When I fell pregnant I did everything to prepare for the birth that I wanted, including the visualisation of a non-medicated, natural labour that would no doubt be a profound experience and demonstration of what my body was capable of.
Until late in my pregnancy when my Obstetrician recommended I have a caesarean.
As I was sitting outside the hospital considering my options I would like to say that every thought that went through my mind was solely about the welfare of my baby and myself. I would like to say that I wasn’t questioning what other people would think of my choice…but if I said that I would be lying.
The deciding factor was looking at the risk (however small) of ignoring the recommendation and knowing that if this risk became a reality, my decision to proceed with the birth I wanted may have been at the expense of my son. So I made the choice to have the ‘elective’ caesarean. Whilst I wish things could have been different, I still stand by that choice despite the many people that have told me I should feel otherwise.
Birth is often presented as an empowering journey into motherhood, but mine was not.
Myself and my baby were cared for impeccably, but my birth was clinical. I couldn’t hold my son immediately after as I began to vomit and I was largely bedridden in severe pain in a dark room for the first four days afterwards due to a dural puncture. It took a long time to let go of what I thought things should have looked like, and while I was justifying my decisions to myself, I was also justifying them to multiple strangers and even health practitioners.
In the post-partum period I used to think to myself: if I had a dollar for every time someone passed judgement on my birth then it would have funded quite a few of the coffees that fuelled me through those first weeks of fatigue and chaos. That was one of the ‘light-hearted’ ways I tried to look at many aspects of my birth, when inwardly it felt heavy.
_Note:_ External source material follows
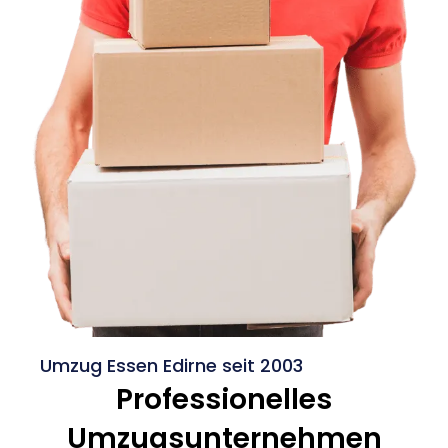
Umzug Essen Edirne seit 2003
Professionelles
Umzugsunternehmen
Three years later I still sometimes think about what I should have said to all the women who told me that my caesarean was only done for the doctor’s convenience and wasn’t medically necessary, to the GP that joked at seven days postpartum that I was ‘too posh to push’.
A lot is written about the importance of women feeling they can make choices during pregnancy and birth without feeling pressured by the medical system. For us to really be empowered we must be able to make those choices without judgement.
When I fell pregnant the second time I wanted a vaginal birth (VBAC) and joined a Facebook Group that I thought would empower me with information. Instead what I found was largely fearmongering and the demonisation of the medical system, pitting pregnant women against doctors. I left the group and decided to proceed towards my second birth trusting my instincts, and I think somewhere along that line I found a way to tune out all the noise that was still echoing in my head from my first birthing experience.
So before you ask someone about their birth, I ask you to first consider if you think there is a wrong and right way to give birth. If you do, then perhaps reflect on why you are asking that question and what the impact might be.
In those foggy days where your baby is brand new, the birth is such a big chapter in your story. When you wish that chapter had been different it is hard to digest. But as time goes on you realise that part begins to disappear in the excitement of the rest of the book. And if your first chapter, like mine, was neither empowering, profound or beautiful, the rest of the story still can be.